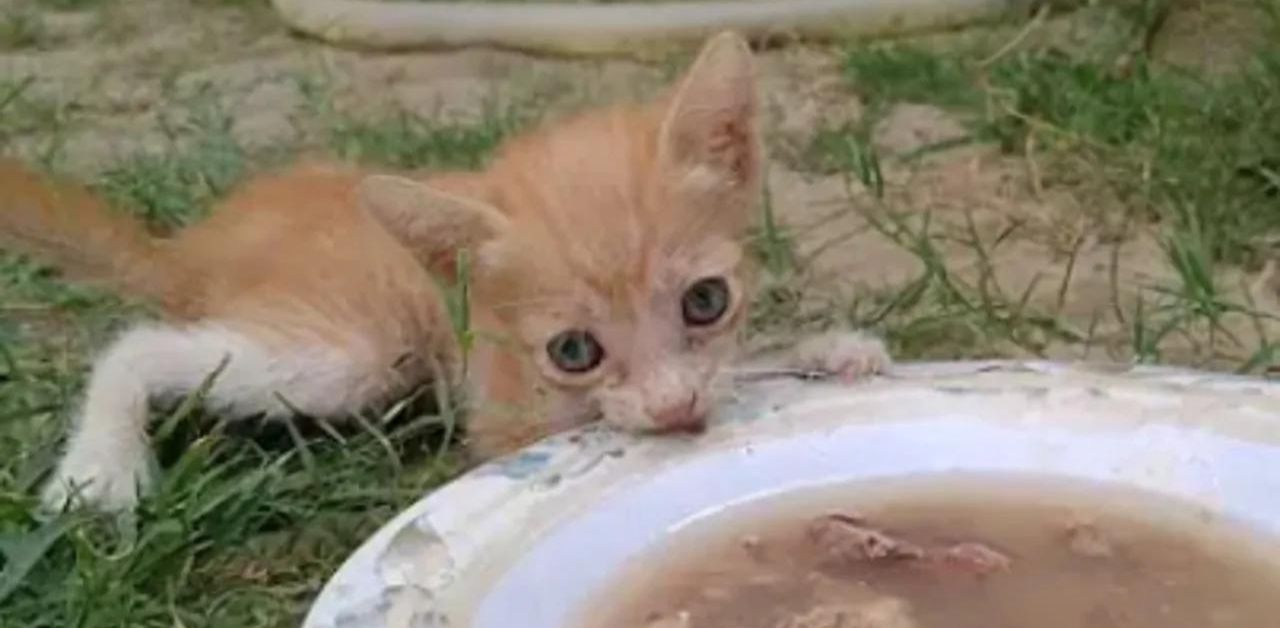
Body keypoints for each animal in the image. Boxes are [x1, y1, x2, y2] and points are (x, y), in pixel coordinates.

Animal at [0, 31, 885, 511]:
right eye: (573, 352)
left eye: (706, 300)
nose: (676, 411)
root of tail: (197, 243)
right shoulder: (505, 423)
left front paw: (828, 350)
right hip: (361, 346)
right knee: (139, 342)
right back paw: (102, 468)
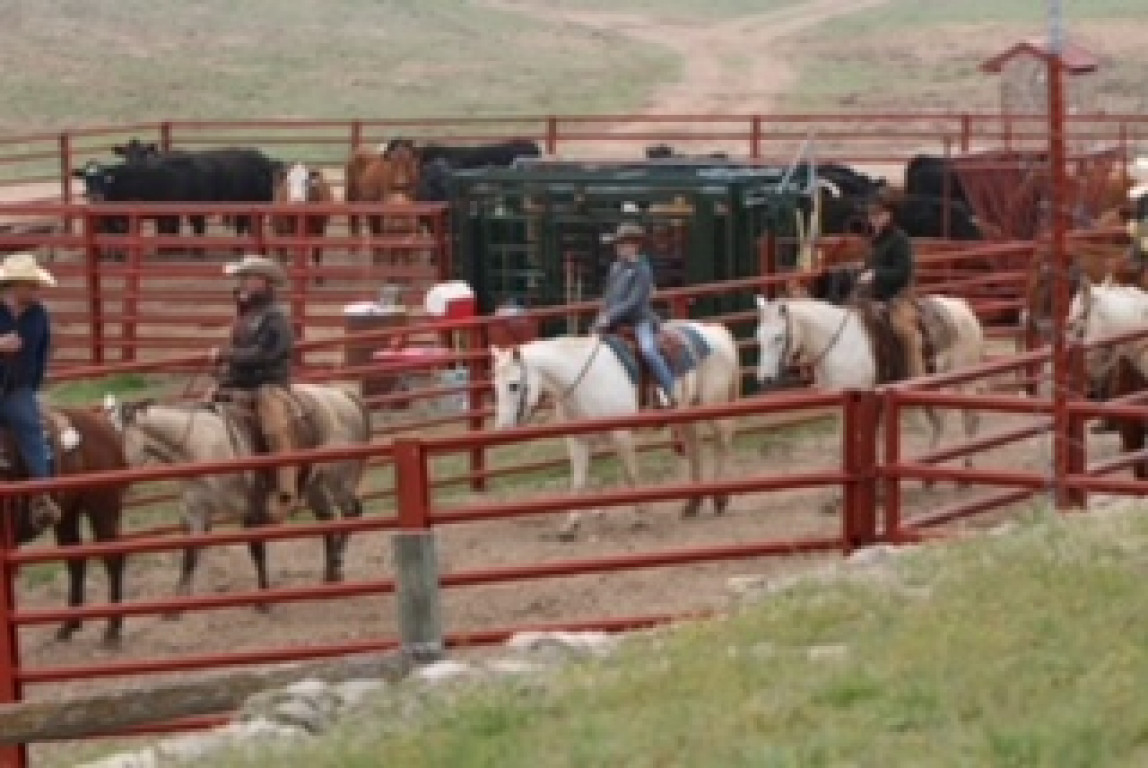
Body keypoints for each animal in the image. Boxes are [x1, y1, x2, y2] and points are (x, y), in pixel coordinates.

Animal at [3, 407, 128, 647]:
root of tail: (106, 424)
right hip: (68, 513)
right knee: (76, 560)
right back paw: (69, 625)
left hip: (102, 508)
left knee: (113, 558)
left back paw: (113, 628)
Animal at [102, 383, 371, 611]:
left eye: (114, 439)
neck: (200, 446)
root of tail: (345, 395)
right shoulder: (195, 510)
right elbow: (189, 555)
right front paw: (176, 607)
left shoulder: (250, 509)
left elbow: (257, 552)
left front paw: (263, 601)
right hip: (317, 486)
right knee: (328, 521)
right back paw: (330, 577)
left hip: (340, 480)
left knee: (352, 512)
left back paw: (337, 565)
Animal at [490, 320, 740, 541]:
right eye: (494, 386)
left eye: (513, 385)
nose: (502, 428)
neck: (587, 380)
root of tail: (715, 330)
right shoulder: (577, 440)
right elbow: (578, 482)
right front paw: (570, 526)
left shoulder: (621, 435)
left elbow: (630, 475)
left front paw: (640, 517)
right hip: (687, 414)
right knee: (695, 449)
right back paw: (692, 504)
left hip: (712, 406)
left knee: (722, 442)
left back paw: (720, 498)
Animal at [753, 294, 985, 506]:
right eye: (759, 337)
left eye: (779, 337)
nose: (765, 379)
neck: (841, 346)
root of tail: (962, 307)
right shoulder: (842, 407)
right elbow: (844, 442)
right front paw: (841, 495)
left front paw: (877, 493)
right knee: (939, 422)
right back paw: (928, 477)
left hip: (964, 380)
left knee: (969, 419)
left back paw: (965, 474)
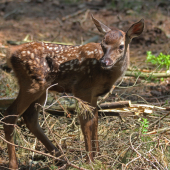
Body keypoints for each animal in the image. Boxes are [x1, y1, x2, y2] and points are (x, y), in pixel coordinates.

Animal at [2, 15, 143, 169]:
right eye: (102, 44)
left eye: (121, 46)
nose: (105, 61)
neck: (106, 75)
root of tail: (11, 53)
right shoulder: (81, 89)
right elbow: (86, 124)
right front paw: (90, 160)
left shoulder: (94, 95)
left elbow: (95, 120)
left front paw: (98, 156)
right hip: (32, 84)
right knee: (10, 114)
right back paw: (14, 164)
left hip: (41, 88)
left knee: (30, 117)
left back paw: (61, 158)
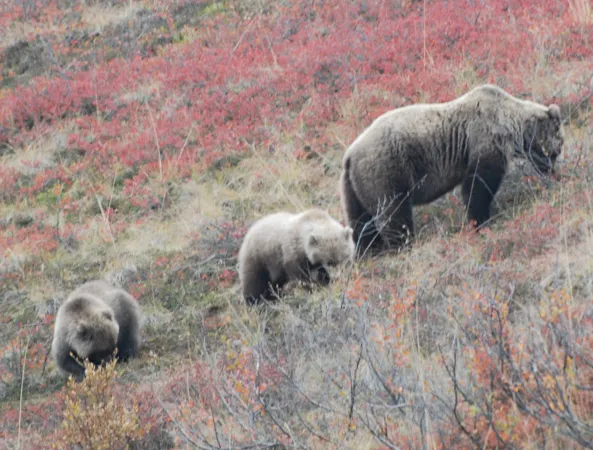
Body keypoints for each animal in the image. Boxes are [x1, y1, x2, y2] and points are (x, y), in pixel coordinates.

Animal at [340, 82, 560, 255]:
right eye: (558, 146)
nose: (554, 169)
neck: (511, 123)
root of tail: (349, 155)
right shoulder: (485, 139)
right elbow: (479, 185)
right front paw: (480, 221)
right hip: (385, 170)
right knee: (393, 211)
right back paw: (403, 245)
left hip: (354, 186)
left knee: (361, 222)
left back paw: (370, 251)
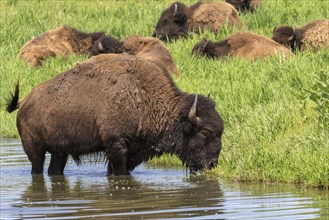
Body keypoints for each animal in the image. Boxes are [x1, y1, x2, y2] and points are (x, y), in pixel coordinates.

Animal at [7, 52, 223, 175]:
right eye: (205, 132)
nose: (212, 164)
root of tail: (24, 101)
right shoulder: (116, 145)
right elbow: (119, 174)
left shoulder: (132, 151)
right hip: (35, 149)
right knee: (37, 169)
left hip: (60, 151)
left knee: (55, 170)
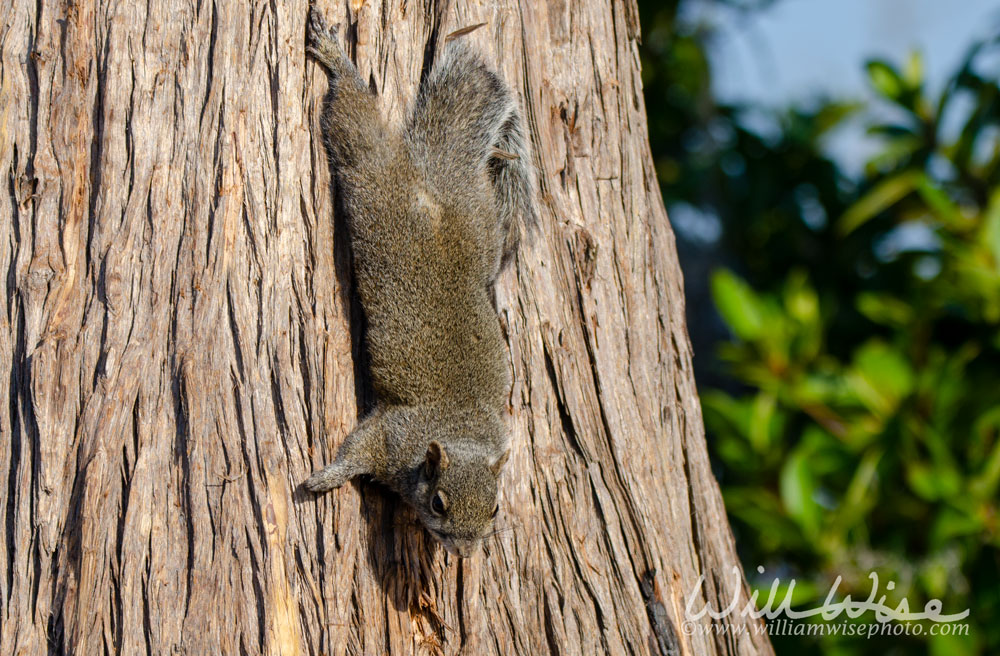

**Exercise**
Would you copy out the data exactly, leaving every picture out?

**Answer space**
Body keypoints for each animal in the image. Boxes are [x1, y1, x2, y2] and points are (x, y), in pixel coordinates.

Animal at [0, 31, 885, 511]:
right eye: (573, 352)
left eye: (706, 300)
nose: (676, 411)
root of tail: (197, 243)
right shoulder: (505, 423)
left front paw: (828, 350)
right hip: (361, 346)
right knee: (139, 342)
right back paw: (102, 468)
Body keypoints for each animal in the image. Boxes are [x1, y1, x2, y2] and points are (x, y), in pixel coordinates.

Animal at [3, 407, 128, 647]:
root of tail: (106, 424)
right hip: (68, 513)
right knee: (76, 560)
right back paw: (69, 625)
left hip: (102, 508)
left knee: (113, 558)
left back paw: (113, 628)
Animal at [102, 383, 371, 611]:
left eye: (114, 439)
neck: (200, 446)
root of tail: (345, 395)
right shoulder: (195, 510)
right elbow: (189, 555)
right front paw: (176, 607)
left shoulder: (250, 509)
left elbow: (257, 552)
left front paw: (263, 601)
right hip: (317, 486)
right knee: (328, 521)
right back paw: (330, 577)
left hip: (340, 480)
left knee: (352, 512)
left back paw: (337, 565)
Animal at [490, 320, 740, 541]:
right eye: (494, 386)
left eye: (513, 385)
nose: (502, 428)
neck: (587, 380)
root of tail: (715, 330)
right shoulder: (577, 440)
right elbow: (578, 482)
right front paw: (570, 526)
left shoulder: (621, 435)
left elbow: (630, 475)
left front paw: (640, 517)
right hip: (687, 414)
right knee: (695, 449)
right back paw: (692, 504)
left hip: (712, 406)
left knee: (722, 442)
left back paw: (720, 498)
Animal at [753, 294, 985, 506]:
right eye: (759, 337)
left eye: (779, 337)
nose: (765, 379)
neck: (841, 346)
root of tail: (962, 307)
right shoulder: (842, 407)
right elbow: (844, 442)
right front paw: (841, 495)
left front paw: (877, 493)
right knee: (939, 422)
right back paw: (928, 477)
left hip: (964, 380)
left knee: (969, 419)
left back paw: (965, 474)
Body keypoints for each animal in the image. Boxes are [x1, y1, x2, y2] and points are (x, y), in pixel coordinates.

Animal at [2, 15, 143, 169]:
right eye: (102, 44)
left eye: (121, 46)
nose: (105, 61)
neck: (106, 75)
root of tail: (11, 53)
right shoulder: (81, 89)
right elbow: (86, 124)
right front paw: (90, 160)
left shoulder: (94, 95)
left elbow: (95, 120)
left front paw: (98, 156)
right hip: (32, 84)
right knee: (10, 114)
right back paw: (14, 164)
left hip: (41, 88)
left knee: (30, 117)
left back paw: (61, 158)
Body keypoints for each animal in the image. Boxes are [x1, y1, x2, y2] and points are (x, y), in pixel coordinates.

Animal at [340, 82, 560, 255]:
right eye: (558, 146)
nose: (554, 169)
neck: (511, 123)
root of tail: (349, 155)
right shoulder: (485, 139)
right elbow: (479, 185)
right front paw: (480, 221)
right hip: (385, 170)
right knee: (393, 211)
right back paw: (403, 245)
left hip: (354, 186)
left knee: (361, 222)
left back paw: (370, 251)
Body keypoints for each animal in the image. Boxes are [x1, y1, x2, y2] and points are (x, y), in pixel coordinates.

Animal at [7, 52, 223, 175]:
right eye: (205, 132)
nose: (212, 164)
root of tail: (24, 101)
right shoulder: (116, 145)
right elbow: (119, 174)
left shoulder: (132, 151)
right hip: (35, 149)
right knee: (37, 169)
left hip: (60, 151)
left knee: (55, 170)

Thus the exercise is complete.